How do you find the vertical, horizontal and slant asymptotes of: #(-2x+7)/(4x-3)#?

1 Answer
Aug 24, 2016

vertical asymptote at #x=3/4#
horizontal asymptote at #y=-1/2#

Explanation:

Let f(x)#=(-2x+7)/(4x-3)#

The denominator of f(x) cannot be zero as this would make f(x) undefined. Equating the denominator to zero and solving gives the value that x cannot be and if the numerator is non-zero for this value then it is a vertical asymptote.

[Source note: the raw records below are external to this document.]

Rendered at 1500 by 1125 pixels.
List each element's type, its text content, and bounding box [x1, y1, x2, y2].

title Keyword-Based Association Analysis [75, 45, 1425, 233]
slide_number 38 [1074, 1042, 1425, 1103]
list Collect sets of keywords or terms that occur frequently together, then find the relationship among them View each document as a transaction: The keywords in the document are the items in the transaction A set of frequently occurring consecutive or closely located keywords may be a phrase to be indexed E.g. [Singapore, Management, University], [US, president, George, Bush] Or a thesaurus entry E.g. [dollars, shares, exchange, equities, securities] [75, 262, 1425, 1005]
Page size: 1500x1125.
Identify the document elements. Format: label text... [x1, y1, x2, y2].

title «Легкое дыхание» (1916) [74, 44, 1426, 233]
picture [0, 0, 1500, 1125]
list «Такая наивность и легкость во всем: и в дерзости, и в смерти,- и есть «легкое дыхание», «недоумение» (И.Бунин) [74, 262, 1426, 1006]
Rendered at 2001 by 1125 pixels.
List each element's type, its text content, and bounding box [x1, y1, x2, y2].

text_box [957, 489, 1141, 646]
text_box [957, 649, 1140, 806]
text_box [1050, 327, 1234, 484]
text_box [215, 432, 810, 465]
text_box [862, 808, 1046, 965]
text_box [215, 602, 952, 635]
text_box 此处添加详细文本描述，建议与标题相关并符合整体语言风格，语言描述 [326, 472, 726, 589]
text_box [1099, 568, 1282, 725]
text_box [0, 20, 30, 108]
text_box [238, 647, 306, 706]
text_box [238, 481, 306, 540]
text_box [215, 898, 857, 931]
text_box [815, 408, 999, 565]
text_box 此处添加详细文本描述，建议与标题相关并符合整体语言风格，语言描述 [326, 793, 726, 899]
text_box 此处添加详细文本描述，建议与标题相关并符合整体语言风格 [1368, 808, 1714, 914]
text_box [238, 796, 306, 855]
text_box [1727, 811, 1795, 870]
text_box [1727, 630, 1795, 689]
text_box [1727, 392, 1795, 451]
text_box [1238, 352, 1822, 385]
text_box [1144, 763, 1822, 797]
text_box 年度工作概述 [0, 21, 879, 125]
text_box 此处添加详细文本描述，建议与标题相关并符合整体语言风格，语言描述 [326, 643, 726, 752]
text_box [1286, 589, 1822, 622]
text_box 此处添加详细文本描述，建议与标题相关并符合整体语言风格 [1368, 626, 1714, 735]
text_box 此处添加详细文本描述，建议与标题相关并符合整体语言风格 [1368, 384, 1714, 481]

solve: #4x-3=0rArrx=3/4" is the asymptote"#

Horizontal asymptotes occur as

#lim_(xto+-oo),f(x)toc" (a constant)"#

divide terms on numerator/denominator by x

#f(x)=(-(2x)/x+7/x)/((4x)/x-3/x)=(-2+7/x)/(4-3/x)#

as #xto+-oo,f(x)to(-2+0)/(4-0)#

#rArry=-1/2" is the asymptote"#

Slant asymptotes occur when the degree of the numerator > degree of the denominator. This is not the case here ( both of degree 1) Hence there are no slant asymptotes.
graph{(-2x+7)/(4x-3) [-10, 10, -5, 5]}